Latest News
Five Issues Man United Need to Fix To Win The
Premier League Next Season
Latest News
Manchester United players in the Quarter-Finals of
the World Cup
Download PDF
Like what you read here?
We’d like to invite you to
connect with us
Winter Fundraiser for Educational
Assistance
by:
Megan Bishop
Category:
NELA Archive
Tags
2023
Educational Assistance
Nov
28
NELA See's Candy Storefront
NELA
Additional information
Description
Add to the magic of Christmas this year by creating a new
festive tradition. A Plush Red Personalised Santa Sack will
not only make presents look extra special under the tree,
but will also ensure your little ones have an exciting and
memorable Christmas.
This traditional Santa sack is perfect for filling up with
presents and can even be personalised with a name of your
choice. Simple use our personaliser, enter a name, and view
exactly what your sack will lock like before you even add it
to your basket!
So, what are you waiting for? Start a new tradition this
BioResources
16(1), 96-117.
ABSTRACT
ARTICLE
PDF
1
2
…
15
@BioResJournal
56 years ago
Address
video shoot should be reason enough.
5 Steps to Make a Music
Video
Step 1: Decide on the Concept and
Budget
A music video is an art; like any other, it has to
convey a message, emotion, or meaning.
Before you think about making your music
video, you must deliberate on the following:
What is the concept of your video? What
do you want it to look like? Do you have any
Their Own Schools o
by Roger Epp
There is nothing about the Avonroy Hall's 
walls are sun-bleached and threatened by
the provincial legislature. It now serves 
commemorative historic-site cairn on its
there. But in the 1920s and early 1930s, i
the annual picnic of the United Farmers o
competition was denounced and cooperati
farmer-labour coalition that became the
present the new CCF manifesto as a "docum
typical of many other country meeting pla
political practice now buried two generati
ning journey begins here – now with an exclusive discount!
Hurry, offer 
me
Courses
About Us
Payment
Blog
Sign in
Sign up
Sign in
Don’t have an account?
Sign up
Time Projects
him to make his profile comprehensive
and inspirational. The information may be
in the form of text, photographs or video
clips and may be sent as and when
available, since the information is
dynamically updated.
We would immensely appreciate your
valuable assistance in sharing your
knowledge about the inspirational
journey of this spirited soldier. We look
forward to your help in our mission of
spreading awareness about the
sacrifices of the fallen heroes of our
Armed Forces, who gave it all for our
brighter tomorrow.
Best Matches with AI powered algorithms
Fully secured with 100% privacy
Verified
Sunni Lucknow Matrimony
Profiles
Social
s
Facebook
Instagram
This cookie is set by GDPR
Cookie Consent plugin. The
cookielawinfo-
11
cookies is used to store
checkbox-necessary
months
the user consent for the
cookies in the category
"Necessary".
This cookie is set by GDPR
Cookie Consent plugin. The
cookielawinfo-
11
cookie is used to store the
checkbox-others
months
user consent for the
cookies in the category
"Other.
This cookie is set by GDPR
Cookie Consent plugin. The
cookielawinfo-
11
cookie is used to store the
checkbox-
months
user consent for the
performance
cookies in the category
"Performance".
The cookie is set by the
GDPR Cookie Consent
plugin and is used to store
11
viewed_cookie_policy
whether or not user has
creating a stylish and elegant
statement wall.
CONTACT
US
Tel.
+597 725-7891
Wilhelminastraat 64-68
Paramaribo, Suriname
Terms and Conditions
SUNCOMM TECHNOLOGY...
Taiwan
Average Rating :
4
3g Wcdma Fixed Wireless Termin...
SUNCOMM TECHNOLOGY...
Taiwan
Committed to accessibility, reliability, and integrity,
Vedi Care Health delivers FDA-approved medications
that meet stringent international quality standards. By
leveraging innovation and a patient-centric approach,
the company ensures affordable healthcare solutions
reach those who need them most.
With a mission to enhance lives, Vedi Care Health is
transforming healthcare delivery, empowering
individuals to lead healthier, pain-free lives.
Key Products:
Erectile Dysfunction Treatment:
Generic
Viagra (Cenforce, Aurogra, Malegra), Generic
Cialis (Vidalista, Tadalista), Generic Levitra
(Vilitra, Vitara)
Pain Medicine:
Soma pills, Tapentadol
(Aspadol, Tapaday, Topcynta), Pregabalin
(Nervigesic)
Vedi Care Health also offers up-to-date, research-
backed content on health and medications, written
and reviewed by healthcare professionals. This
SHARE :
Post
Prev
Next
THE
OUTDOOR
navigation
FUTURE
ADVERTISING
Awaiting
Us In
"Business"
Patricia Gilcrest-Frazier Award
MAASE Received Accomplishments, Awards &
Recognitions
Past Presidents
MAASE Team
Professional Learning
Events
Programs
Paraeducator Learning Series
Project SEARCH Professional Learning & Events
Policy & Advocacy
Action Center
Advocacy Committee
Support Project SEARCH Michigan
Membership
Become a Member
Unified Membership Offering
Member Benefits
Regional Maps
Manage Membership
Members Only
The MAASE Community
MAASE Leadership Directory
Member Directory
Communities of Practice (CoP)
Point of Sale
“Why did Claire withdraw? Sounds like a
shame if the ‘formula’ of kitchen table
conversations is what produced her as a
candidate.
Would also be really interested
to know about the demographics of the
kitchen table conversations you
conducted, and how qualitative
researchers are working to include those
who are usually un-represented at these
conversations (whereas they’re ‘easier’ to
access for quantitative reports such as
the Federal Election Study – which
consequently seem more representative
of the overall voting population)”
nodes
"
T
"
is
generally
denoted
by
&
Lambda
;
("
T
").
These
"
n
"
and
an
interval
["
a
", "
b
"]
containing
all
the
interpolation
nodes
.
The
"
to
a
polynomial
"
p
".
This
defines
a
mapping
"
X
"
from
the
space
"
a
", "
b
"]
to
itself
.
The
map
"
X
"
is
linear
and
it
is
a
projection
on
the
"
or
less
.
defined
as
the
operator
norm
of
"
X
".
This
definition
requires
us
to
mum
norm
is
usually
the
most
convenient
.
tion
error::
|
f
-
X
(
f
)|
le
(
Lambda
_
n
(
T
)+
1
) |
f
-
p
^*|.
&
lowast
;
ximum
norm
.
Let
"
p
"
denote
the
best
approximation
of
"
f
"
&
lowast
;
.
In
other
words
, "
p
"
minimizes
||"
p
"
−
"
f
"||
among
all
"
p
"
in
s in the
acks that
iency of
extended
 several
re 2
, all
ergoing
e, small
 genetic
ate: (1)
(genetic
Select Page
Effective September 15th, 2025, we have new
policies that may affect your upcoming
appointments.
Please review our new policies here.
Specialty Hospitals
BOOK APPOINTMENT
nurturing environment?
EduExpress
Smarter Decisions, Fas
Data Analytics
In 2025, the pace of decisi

• **WORK REQUIRED**:
If a line of the entries above holds the word "Membership", count it; report only how many such lines there are.

• **ANSWER TO THE EXERCISE**:
3